::: TEKS DOKUMEN :::

MENURUT OECD Guidance Note (2009), tujuan utama tata kelola risiko pajak adalah untuk mengidentifikasi, menganalisis, dan menetapkan tingkat risiko pajak.
Oleh karena itu, suatu perusahaan atau grup perusahaan perlu merumuskan kebijakan dan prosedur pengelolaan risiko pajak melalui suatu kerangka kontrol risiko pajak atau Tax Control Framework (TCF) (OECD, 2013). Lebih lanjut tentang TCF, silahkan baca Hubungan antara Transparansi, Kepastian, dan TCF.
Kegiatan pengelolaan risiko pajak di dalam perusahaan di antaranya meliputi (i) menyusun tax risk register, (ii) melakukan identifikasi risiko, (iii) melakukan penilaian atas risiko yang teridentifikasi, (iv) merumuskan langkah mitigasi risiko, dan (v) melakukan kontrol dan monitoring risiko.
Australia Taxation Office (2018) menekankan pentingnya perusahaan menyediakan tax risk register dalam TCF. Dengan tersedianya tax risk register, otoritas pajak dapat menilai sistem dan prosedur pengelolaan risiko pajak pada suatu perusahaan sehingga profil risiko perusahaan dapat dipetakan.

:::

▶ _KERJAKAN BERIKUT INI_:
**A.** Jawablah pertanyaan berikut berdasarkan teks tentang risiko pajak.
(i) Menurut OECD Guidance Note (2009), apa tujuan utama tata kelola risiko pajak?
(ii) Apa kepanjangan dari TCF?
(iii) Lembaga apa yang menekankan pentingnya perusahaan menyediakan tax risk register dalam TCF?
**B.** Terjemahkan kalimat dari teks tentang risiko pajak berikut ke dalam bahasa Inggris: "Australia Taxation Office (2018) menekankan pentingnya perusahaan menyediakan tax risk register dalam TCF."
**C.** Salin secara persis bagian teks tentang risiko pajak yang dibuka dengan kata-kata yang memuat "MENURUT OECD Guidance" dan ditutup dengan "tingkat risiko pajak.".

::: ENTRI KUMPULAN DATA :::

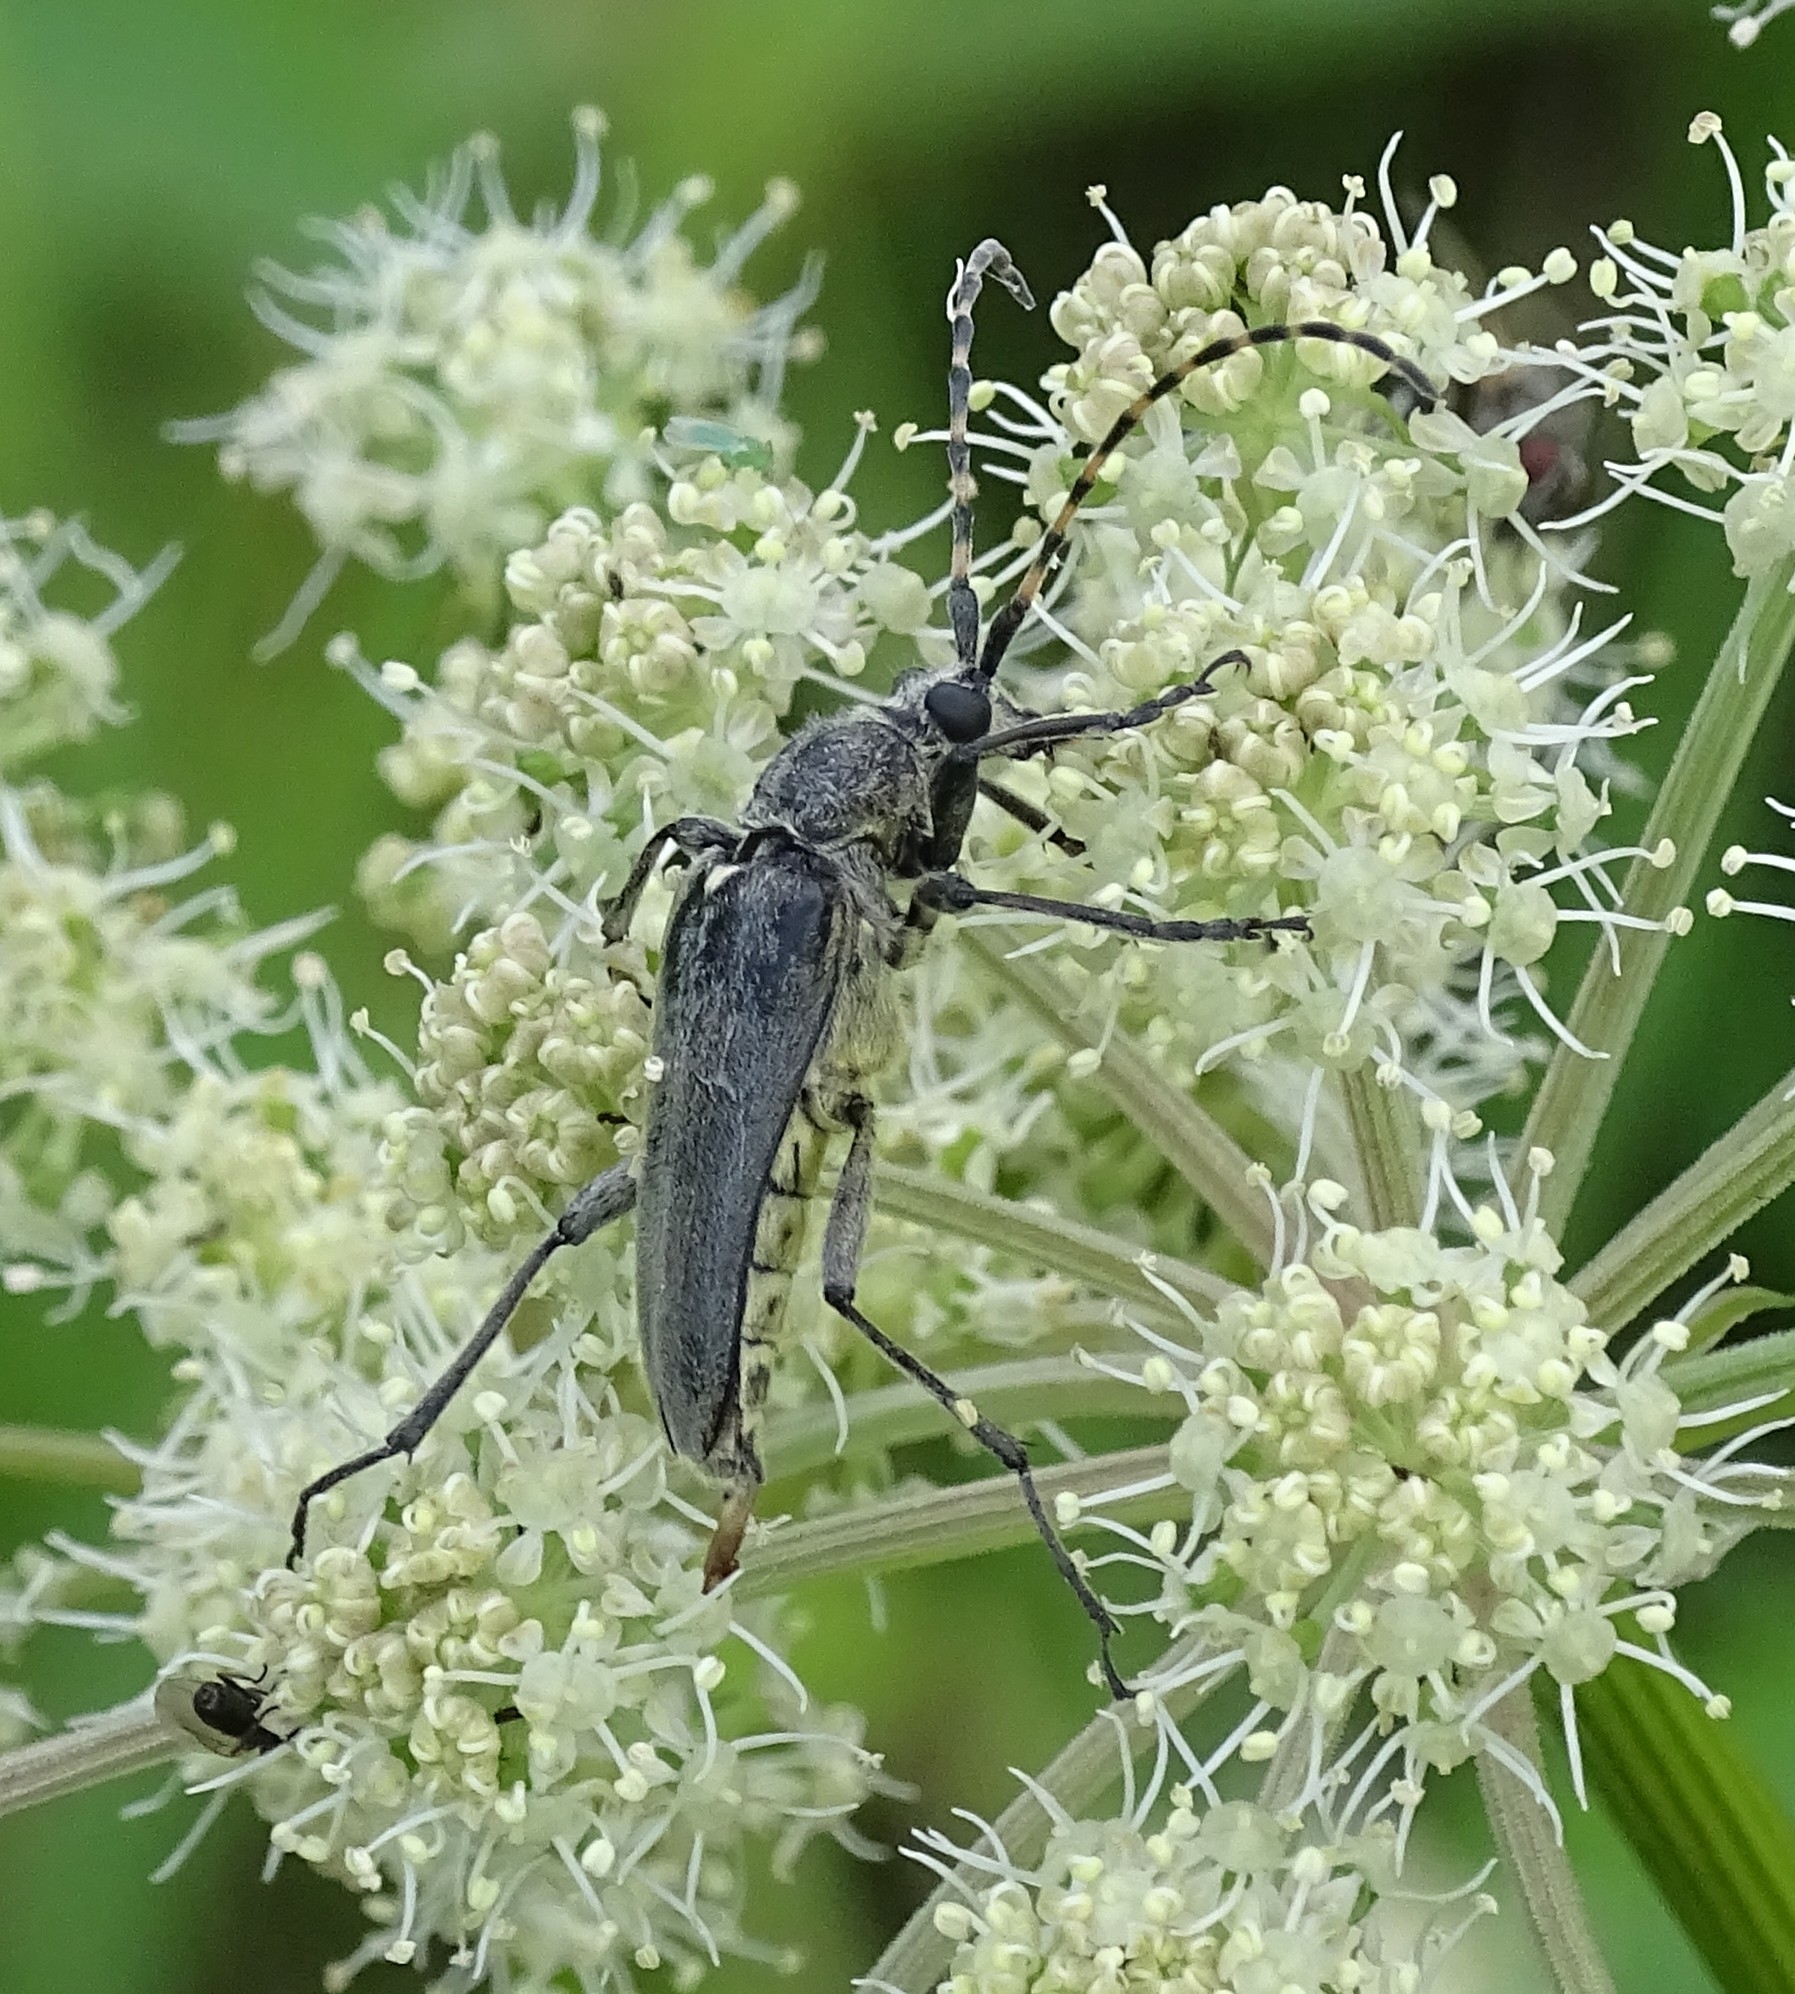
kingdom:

:::
::: ENTRI KUMPULAN DATA :::

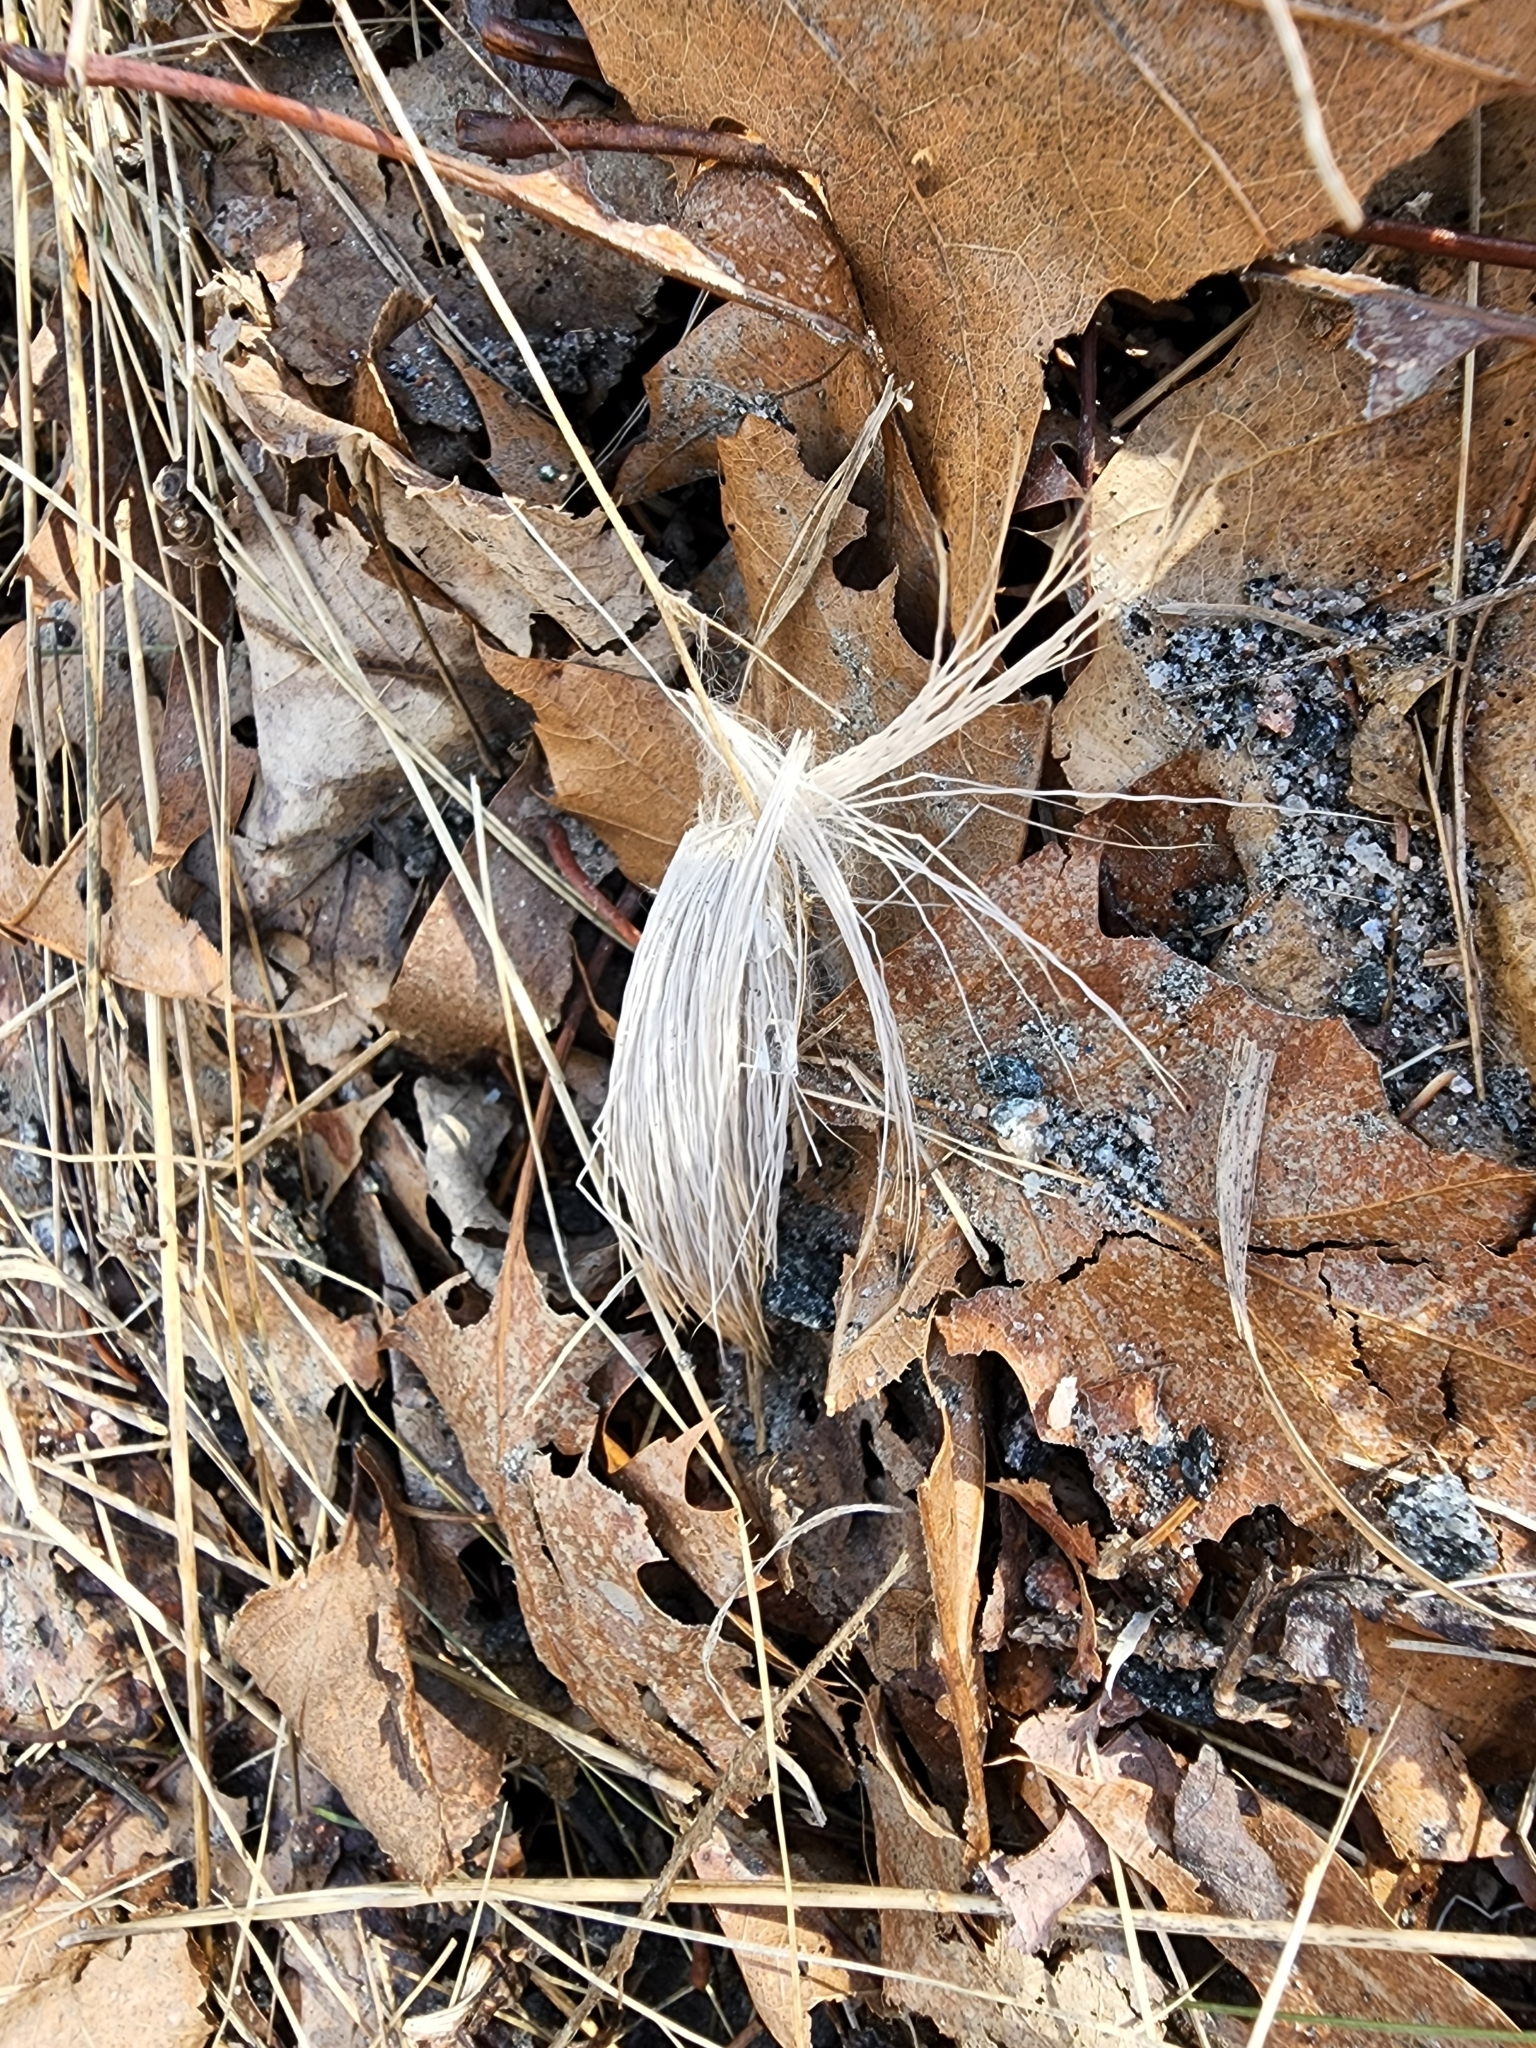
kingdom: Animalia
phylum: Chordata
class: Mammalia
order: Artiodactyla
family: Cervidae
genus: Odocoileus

:::

▶ _DAFTAR JAWABAN_:
**A.**
(i) Tujuan utamanya adalah mengidentifikasi, menganalisis, dan menetapkan tingkat risiko pajak.
(ii) TCF adalah singkatan dari Tax Control Framework.
(iii) Lembaga tersebut adalah Australia Taxation Office (2018).

**B.** The Australia Taxation Office (2018) emphasizes the importance of companies providing a tax risk register within the TCF.

**C.**
MENURUT OECD Guidance Note (2009), tujuan utama tata kelola risiko pajak adalah untuk mengidentifikasi, menganalisis, dan menetapkan tingkat risiko pajak.